All information we receive is colored by the medium it comes through. Even the most credible system will present you with information that doesn't match the question or context you hold in your mind (even though it may seem to). It's not that it's wrong or illicit, it's just a misunderstanding. The key is enabling people to continue the dialogue and qualify what is returned, removing the reliance on blind faith. When dealing with audio-only, there are very few cues to help people do that.

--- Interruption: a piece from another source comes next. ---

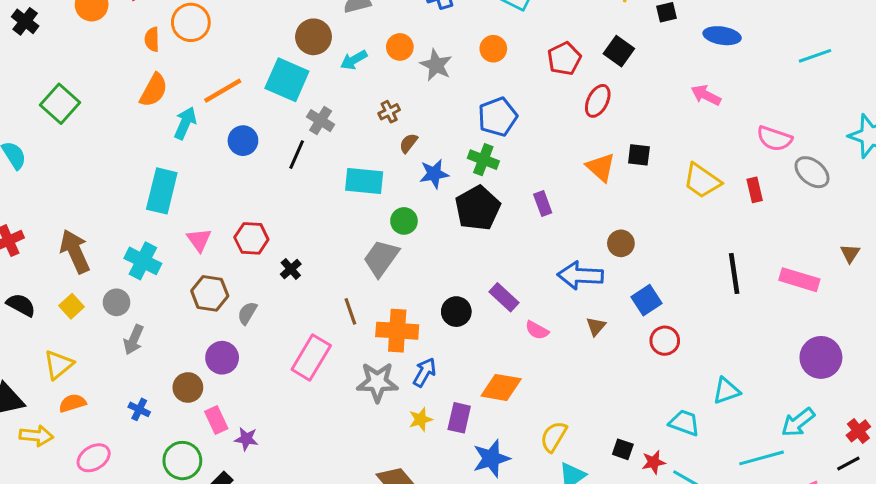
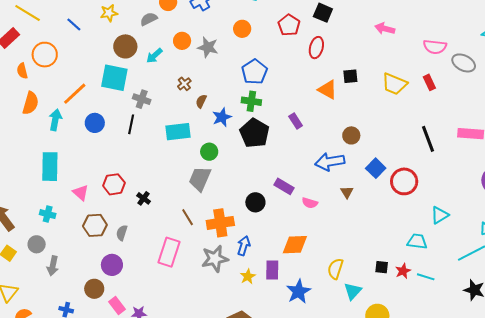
cyan cross: (143, 261) -> (48, 214), size x0.7
red circle: (665, 341) -> (404, 181), moved, size x1.4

For analytics over audio or voice-first systems, it's best to use the voice for information requests and then supply a visual means for the reply. Speech is very effective for requests and orders, but visual information is better for cognition and understanding, in part because it supplies all those extra visual cues that we are very skilled at spotting, especially when that's in the form of data visualisation. By all means supplement it with an audible statement or 'key insight,' but always back it up with the visual evidence. It’s that which enables people to qualify whether the system understood them, spot other interesting data points, and even build data literacy. Also, it's a lot quicker to visually scan a list of possibilities than sit through someone reading them out. Yes, the intelligence behind the curtain could just give you what it thinks is the most useful, but then you'll never know what you're missing.
In the age of alt-facts and fake news, it's more important than ever help people check and qualify the information they receive.
So remember: be prepared for doubt, be open to questions and imagine your users are channeling the Lou Reed song Last Great American Whale: "Don't believe half of what you see, and none of what you hear."